A Mango-shaped Space

A Mango-shaped Space
by Wendy Mass


Thirteen year old Mia is a synesthete, but she doesn't know that term yet. Her brain is wired such that her visual and auditory senses are interconnected so that words and sounds come associated with colors and shapes that fill her world.

When called upon to solve a math problem on the board at eight, Mia figures out not every one sees colors and shapes in letters and numbers.

"This isn't art class," Mrs.Lowe said, wagging her long, skinny finger at me as if I didn't know that. "Just use the white chalk."

"But isn't it better to use the right colors?" I asked, confident that the other kids would agree.

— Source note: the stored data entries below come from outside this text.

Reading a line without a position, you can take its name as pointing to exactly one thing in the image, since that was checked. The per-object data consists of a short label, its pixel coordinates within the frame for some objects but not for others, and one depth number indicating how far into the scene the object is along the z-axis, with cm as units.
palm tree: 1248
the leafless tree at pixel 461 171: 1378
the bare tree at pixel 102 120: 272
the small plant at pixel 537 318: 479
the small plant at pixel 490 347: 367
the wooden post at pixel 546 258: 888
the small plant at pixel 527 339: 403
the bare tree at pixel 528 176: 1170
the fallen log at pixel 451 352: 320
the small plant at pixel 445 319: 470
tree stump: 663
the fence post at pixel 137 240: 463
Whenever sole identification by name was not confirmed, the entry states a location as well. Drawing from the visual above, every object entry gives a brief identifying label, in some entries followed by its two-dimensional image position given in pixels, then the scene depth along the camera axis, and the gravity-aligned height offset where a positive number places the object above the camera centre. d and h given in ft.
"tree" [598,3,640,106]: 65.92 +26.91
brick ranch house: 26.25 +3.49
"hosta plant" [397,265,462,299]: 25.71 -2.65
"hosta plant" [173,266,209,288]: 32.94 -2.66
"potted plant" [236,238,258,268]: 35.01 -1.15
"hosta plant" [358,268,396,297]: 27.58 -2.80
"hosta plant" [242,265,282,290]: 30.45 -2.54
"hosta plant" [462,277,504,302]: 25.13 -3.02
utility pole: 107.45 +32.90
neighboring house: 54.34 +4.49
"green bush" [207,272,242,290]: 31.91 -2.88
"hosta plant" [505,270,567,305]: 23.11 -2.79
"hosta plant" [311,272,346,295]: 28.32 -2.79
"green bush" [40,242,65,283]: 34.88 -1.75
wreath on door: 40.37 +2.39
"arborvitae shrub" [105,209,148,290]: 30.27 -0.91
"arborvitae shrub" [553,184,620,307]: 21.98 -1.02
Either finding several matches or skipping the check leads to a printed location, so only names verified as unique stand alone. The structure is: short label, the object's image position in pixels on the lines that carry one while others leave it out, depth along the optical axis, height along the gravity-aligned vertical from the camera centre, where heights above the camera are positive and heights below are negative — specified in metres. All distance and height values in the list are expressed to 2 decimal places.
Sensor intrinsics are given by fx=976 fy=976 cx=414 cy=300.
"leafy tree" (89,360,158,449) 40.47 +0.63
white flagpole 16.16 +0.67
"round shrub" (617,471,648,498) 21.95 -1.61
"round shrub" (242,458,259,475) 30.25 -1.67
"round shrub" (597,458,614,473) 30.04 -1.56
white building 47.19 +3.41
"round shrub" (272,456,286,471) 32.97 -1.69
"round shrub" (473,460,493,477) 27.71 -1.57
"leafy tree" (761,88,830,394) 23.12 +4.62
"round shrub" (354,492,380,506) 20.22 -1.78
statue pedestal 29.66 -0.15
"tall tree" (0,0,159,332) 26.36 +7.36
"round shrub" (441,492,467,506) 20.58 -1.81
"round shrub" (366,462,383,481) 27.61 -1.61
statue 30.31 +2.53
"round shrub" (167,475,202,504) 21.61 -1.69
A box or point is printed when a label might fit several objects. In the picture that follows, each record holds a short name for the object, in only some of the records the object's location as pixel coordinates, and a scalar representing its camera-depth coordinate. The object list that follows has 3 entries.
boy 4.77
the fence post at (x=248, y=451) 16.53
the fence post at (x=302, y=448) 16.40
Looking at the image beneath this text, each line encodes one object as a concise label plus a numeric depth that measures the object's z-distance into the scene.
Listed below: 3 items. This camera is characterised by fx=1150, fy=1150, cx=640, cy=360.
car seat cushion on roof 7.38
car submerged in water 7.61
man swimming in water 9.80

"What do you mean, the right colors?" she asked, sounding genuinely confused and more than a little annoyed.

...

"The colors. The colors of the numbers, you know, like the two is pink, well of course it's not this shade of pink, more like cotton-candy pink, and the four is baby-blanket blue and I... I just figured it would be easier to do the math problem with the numbers in the correct colors. Right?"

Of course, her classmates call her a Freak. She learns to lie about it when her parents are called in to talk to the Principal. She even hides it from her best friend, and most of all from her family - her older sister and younger brother.

While the plot is a big tangle of threads, none of which go anywhere significant, the rich description of how Mia feels and sees the world full of color is beautifully described throughout the book. She does manage to find out what her condition is after some initial struggles. She manages to connect with an online community of fellow synesthetes. She even extends a hand to a little kid who seems to be a synesthete but is not acknowledged as such by his parents.

Sibling interactions are quite real, the family is fairly odd, living in a fairly unconventional house; Mia misses her grandpa who passed away as the book starts. Which is when she finds this scrawny orange kitten who has this extended orange aura. She names the kitten Mango and cares for him as best as she can. But, the kitten dies due to illness and Mia is devastated, of course -- not for long as she discovers Mango's offspring having the same aura.

A whole bunch of different things happen which don't all come together cohesively, but, in the end we come out of the book knowing a lot more about synesthesia in a positive way, and feel like we know what Mia is going through even though our world is not as lit with color as hers.